▶ _QUOTED PASSAGE_:
=== Section Start ===

The GPT Lineage: GPT [2], GPT-2 [3], GPT-3 [4], and GPT-4 [5]
The most widely known and visible application of LLM scaling laws was in the creation of OpenAI’s GPT lineage of models. We will primarily focus open earlier models in this lineage—up to GPT-3—because:
The details of these models were shared more openly.
Later models heavily benefitted from advancements in post-training research in addition to scaling up the pretraining process.
We will also cover some of the known scaling results from models like GPT-4.
The original GPT model [2] was actually quite small—12 layers and 117M parameters in total. This model is first pretrained over BooksCorpus, a dataset that contains the raw text of ~7,000 books. Then, we finetune the model to solve a variety of different downstream tasks by using a supervised training objective and creating a separate classification head for each task; see above. This paper was one of the first to perform large-scale, self-supervised pretraining of a decoder-only transformer, which led to a few interesting findings:
Self-supervised pretraining on flat text is incredibly effective.
Using long, contiguous spans of text for pretraining is important.
When pretrained in this manner, a single model can be finetuned to solve a wide variety of different tasks with state-of-the-art accuracy6.
Overall, GPT was not an especially noteworthy model, but it laid some important foundations (i.e., decoder-only transformer and self-supervised pretraining) for later work that explored similar models at a much larger scale.
GPT-2 [3] was proposed shortly after GPT and includes a collection of several models with sizes up to 1.5B parameters; see above. These models share the same architecture as the GPT model and are pretrained using the same self-supervised language modeling objective. However, GPT-2 makes two big changes to the pretraining process compared to GPT:
The models are pretrained on WebText, which is i) much larger than BooksCorpus and ii) created by scraping data from the internet.
The models are not finetuned on downstream tasks. Instead, we solve tasks by performing zero-shot inference7 with the pretrained model.
GPT-2 models fall short of state-of-the-art performance on most benchmarks8, but their performance consistently improves with the size of the model—scaling up the number of model parameters yields a clear benefit; see below.
Authors in [3] also reveal that GPT-2 models—despite their impressive results—still seem to underfit the WebText corpus. From this finding, we can infer that continued scaling of LLM pretraining—in terms of both model and data size—should be beneficial. Although the GPT-2 models were not particularly powerful, the analysis presented by these models provided the confidence we needed to continue scaling and eventually reach an inflection point in AI research.

=== Section End ===

▶ _ENTRIES SUPPLIED_:
=== Section Start ===

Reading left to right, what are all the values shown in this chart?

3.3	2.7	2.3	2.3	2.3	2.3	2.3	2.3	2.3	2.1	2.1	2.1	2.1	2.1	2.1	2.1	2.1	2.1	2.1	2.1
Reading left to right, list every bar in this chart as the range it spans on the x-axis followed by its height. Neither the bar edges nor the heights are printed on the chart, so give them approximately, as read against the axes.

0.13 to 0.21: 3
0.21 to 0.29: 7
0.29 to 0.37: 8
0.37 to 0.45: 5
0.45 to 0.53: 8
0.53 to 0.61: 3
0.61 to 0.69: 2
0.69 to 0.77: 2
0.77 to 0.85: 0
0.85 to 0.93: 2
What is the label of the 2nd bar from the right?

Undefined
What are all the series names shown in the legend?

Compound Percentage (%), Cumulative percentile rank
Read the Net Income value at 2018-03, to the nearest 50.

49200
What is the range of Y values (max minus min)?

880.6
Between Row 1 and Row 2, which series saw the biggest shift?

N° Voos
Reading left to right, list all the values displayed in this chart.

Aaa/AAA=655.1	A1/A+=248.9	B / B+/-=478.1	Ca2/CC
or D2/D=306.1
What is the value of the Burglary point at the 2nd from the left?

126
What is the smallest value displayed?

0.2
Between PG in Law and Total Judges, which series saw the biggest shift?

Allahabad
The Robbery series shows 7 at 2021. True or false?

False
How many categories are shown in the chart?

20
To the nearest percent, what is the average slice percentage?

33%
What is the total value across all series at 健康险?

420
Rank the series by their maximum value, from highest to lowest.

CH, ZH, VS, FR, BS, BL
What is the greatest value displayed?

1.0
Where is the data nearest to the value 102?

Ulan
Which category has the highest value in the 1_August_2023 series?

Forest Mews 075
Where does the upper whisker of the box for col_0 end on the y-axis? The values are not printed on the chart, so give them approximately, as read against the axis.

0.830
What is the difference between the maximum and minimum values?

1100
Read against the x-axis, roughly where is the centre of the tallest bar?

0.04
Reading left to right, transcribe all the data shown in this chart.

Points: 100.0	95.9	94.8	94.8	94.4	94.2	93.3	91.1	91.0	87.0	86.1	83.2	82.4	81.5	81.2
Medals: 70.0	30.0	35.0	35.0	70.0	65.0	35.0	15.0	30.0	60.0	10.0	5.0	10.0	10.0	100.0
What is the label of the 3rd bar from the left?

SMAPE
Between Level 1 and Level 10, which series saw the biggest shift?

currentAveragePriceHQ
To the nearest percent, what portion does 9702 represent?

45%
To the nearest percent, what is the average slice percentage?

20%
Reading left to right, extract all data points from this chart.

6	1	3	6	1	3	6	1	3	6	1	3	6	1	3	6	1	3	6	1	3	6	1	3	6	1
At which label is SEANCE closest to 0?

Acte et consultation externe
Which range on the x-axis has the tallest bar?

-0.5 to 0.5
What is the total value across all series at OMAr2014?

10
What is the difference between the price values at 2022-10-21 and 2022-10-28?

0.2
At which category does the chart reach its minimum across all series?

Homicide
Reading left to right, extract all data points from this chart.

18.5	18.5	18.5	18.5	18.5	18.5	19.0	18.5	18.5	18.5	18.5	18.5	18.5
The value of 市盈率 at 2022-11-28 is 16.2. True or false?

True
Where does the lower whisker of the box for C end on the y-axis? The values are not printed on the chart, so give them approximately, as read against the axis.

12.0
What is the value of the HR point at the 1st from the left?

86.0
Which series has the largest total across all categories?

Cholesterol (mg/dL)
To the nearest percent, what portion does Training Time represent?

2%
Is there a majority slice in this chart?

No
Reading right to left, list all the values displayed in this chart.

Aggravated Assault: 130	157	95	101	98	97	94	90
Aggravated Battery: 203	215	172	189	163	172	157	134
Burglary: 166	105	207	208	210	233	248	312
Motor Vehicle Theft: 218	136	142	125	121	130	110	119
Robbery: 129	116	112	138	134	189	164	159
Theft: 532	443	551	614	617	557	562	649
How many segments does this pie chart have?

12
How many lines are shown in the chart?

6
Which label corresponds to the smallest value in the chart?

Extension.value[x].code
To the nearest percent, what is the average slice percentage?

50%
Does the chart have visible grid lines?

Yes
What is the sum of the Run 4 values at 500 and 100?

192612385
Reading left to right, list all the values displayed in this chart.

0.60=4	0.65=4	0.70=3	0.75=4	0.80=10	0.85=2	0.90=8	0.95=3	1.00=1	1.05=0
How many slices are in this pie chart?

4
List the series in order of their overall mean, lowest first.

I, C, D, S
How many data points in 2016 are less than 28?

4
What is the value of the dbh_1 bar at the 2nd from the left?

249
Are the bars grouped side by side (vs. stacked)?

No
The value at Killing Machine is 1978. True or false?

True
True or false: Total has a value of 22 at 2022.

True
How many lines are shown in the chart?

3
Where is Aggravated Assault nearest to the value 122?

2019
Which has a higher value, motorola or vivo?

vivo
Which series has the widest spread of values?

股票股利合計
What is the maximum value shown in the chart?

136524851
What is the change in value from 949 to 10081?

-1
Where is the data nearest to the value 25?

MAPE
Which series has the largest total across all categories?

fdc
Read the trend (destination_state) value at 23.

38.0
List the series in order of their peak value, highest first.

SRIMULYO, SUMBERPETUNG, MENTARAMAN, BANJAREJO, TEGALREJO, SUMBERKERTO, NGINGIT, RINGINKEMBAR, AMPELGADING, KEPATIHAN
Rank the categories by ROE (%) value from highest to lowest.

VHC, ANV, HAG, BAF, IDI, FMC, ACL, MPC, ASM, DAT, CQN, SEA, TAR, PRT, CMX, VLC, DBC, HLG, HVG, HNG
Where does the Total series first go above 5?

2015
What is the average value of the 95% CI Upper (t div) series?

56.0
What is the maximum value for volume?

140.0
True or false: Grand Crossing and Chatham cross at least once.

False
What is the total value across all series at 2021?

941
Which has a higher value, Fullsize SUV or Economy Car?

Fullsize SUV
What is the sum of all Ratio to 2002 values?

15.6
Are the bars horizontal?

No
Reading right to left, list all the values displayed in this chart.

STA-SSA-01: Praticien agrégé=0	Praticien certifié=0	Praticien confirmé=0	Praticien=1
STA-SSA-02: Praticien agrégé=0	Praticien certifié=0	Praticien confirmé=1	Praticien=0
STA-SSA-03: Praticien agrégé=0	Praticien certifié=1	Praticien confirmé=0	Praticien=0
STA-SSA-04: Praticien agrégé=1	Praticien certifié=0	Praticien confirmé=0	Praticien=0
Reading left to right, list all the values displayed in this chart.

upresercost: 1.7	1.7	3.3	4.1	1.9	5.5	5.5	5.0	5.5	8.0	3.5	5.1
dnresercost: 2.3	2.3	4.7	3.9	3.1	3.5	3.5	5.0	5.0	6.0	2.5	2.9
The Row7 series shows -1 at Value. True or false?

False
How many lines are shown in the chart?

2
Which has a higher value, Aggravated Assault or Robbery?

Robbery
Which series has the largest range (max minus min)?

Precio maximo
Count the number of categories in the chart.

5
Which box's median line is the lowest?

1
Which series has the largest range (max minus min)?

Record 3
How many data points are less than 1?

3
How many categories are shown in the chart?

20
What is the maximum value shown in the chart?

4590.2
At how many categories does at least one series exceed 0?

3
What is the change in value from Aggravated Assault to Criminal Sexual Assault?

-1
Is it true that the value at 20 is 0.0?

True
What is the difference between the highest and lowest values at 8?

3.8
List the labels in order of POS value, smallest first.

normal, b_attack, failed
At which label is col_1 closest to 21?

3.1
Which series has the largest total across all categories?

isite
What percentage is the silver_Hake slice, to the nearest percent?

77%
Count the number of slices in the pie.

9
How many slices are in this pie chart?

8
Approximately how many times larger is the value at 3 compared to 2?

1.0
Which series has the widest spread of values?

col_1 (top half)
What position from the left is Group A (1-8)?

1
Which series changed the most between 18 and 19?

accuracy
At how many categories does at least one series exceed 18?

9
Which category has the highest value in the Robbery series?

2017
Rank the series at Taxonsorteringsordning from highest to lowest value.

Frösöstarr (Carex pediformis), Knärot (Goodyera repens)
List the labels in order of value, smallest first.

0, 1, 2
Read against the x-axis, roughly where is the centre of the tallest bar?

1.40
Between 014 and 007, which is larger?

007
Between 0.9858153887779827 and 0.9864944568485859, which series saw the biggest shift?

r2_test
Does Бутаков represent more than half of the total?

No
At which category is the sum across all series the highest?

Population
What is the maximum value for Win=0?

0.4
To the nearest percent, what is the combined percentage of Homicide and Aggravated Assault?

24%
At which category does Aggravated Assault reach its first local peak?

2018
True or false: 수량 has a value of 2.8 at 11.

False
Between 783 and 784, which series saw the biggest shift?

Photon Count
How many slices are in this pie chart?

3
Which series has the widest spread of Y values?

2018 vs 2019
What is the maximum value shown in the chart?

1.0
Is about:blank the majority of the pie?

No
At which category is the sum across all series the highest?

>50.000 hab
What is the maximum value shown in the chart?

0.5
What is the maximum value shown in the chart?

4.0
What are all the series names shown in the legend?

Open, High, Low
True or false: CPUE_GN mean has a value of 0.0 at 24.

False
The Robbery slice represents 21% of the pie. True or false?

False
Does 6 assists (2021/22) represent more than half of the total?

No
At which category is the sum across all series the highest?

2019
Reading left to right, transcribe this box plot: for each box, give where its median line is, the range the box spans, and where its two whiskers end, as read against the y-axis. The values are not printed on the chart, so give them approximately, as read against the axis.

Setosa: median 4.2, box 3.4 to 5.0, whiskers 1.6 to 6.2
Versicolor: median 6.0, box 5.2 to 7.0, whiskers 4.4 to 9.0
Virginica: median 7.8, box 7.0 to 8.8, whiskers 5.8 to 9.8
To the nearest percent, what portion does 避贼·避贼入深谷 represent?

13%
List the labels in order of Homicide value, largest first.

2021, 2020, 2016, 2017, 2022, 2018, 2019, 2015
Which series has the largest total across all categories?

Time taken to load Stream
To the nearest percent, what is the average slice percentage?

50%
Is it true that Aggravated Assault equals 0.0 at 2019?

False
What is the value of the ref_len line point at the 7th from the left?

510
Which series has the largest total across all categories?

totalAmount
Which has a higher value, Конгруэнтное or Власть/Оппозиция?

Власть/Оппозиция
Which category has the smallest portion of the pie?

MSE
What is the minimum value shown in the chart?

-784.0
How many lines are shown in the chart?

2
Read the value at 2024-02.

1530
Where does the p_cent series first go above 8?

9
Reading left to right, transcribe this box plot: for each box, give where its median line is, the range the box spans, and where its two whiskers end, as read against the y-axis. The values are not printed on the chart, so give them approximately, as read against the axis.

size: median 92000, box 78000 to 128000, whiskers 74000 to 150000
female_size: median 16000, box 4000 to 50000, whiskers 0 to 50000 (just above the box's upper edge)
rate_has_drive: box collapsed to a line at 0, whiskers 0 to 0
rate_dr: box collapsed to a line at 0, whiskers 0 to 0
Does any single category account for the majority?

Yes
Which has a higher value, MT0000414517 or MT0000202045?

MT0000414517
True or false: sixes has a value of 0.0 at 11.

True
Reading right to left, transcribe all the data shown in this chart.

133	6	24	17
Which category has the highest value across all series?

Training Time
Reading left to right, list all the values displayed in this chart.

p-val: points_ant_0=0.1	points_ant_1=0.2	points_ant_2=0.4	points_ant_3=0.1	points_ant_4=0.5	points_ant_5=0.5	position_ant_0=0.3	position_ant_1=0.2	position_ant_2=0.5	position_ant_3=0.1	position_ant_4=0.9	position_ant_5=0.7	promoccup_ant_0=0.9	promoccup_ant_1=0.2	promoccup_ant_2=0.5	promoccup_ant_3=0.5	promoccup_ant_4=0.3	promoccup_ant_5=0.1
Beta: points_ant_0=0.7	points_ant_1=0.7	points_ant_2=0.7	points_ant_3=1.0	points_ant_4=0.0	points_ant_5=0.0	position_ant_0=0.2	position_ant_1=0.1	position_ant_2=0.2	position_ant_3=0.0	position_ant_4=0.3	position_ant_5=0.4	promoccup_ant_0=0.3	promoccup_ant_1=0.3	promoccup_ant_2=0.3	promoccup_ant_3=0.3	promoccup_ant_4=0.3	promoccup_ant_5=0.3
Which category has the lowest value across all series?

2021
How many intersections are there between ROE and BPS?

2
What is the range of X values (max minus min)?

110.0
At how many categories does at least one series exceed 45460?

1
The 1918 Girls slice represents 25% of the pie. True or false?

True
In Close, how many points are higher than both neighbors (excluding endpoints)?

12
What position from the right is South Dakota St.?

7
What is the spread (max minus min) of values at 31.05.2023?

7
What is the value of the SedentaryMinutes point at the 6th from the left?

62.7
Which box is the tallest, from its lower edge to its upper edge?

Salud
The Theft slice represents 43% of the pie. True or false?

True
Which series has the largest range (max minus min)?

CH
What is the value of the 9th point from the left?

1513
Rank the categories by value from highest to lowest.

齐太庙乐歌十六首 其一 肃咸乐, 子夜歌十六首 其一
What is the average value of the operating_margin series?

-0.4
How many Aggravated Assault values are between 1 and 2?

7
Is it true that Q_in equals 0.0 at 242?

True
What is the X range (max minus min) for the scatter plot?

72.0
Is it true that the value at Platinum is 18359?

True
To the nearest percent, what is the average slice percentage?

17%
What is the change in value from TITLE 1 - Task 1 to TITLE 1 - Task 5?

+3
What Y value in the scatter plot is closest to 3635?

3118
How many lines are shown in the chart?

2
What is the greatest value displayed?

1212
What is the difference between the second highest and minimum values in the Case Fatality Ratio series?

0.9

=== Section End ===

▶ _WHAT YOU NEED TO DO_:
A: Answer these from the passage on the GPT lineage:
(i) How many layers did the original GPT model have?
(ii) What was BooksCorpus, the dataset GPT was first pretrained on, made up of?
(iii) What was the largest parameter count among the GPT-2 models?
B: Copy out the part of the passage on the GPT lineage starting with "GPT-2 models fall" and going on through "in AI research.".
C: Pick up the passage on the GPT lineage after its last sentence and keep writing.
The records have no connection to the passage on the GPT lineage.

▶ _RESULTS FOR EACH TASK_:
A:
(i) 12 layers
(ii) The raw text of about 7,000 books
(iii) 1.5B parameters

B:
GPT-2 models fall short of state-of-the-art performance on most benchmarks8, but their performance consistently improves with the size of the model—scaling up the number of model parameters yields a clear benefit; see below.
Authors in [3] also reveal that GPT-2 models—despite their impressive results—still seem to underfit the WebText corpus. From this finding, we can infer that continued scaling of LLM pretraining—in terms of both model and data size—should be beneficial. Although the GPT-2 models were not particularly powerful, the analysis presented by these models provided the confidence we needed to continue scaling and eventually reach an inflection point in AI research.

C:
“A language model with sufficient capacity will begin to learn to infer and perform the tasks demonstrated in natural language sequences in order to better predict them, regardless of their method of procurement.” - from [3]
GPT-3 [4] was a watershed moment in AI research that definitively confirmed the benefit of large-scale pretraining for LLMs. The model has over 175B parameters, making it over 100x larger than the largest GPT-2 model; see below.
Again, GPT-3 uses a decoder-only model architecture that is quite similar to that of prior models, but we pretrain the model over a much larger dataset based upon CommonCrawl. This dataset is ~10x bigger than the prior WebText dataset, and authors in [4] combine the larger pretraining dataset with several other sources of pretraining data, creating a mixture of different corpora; see below.
GPT-3 is primarily evaluated in [4] by using a few-shot learning approach. The differences between few-shot prompting (used by GPT-3), zero-shot prompting (used by GPT-2), and finetuning (used by GPT) are illustrated below.
Few-shot learning is a new paradigm in which the LLM learns how to perform a task based upon examples that are placed within its context window. Authors in [4] refer to this concept as “in-context learning”. In this case, the LLM does not actually “learn”—the model’s weights are not updated at all. Rather, the examples in the model’s input are used as context for generating a more accurate output. We see in [4] that GPT-3 is a highly capable few-shot learner, seeming to indicate that in-context learning is an emergent9 ability of larger models; see below.
When GPT-3 is evaluated on various language understanding tasks, we see that using a larger model significantly benefits few-shot learning performance, as shown in the figures below. Larger models make better—and more efficient—use of the information in their context windows relative to smaller models. GPT-3 is able to surpass state-of-the-art performance on several tasks via few-shot learning, and the model’s performance improves smoothly with size.
The fact that a single model was able to perform this well across so many tasks was incredibly impressive at the time. Solving each of these tasks did not require any finetuning or changes to the underlying model—we just had to tweak the model’s prompt. GPT-3 was one of the first true foundation models to be released. This model ushered the next era of AI research and introduced a completely new and intuitive paradigm for interacting with LLMs (i.e., prompting).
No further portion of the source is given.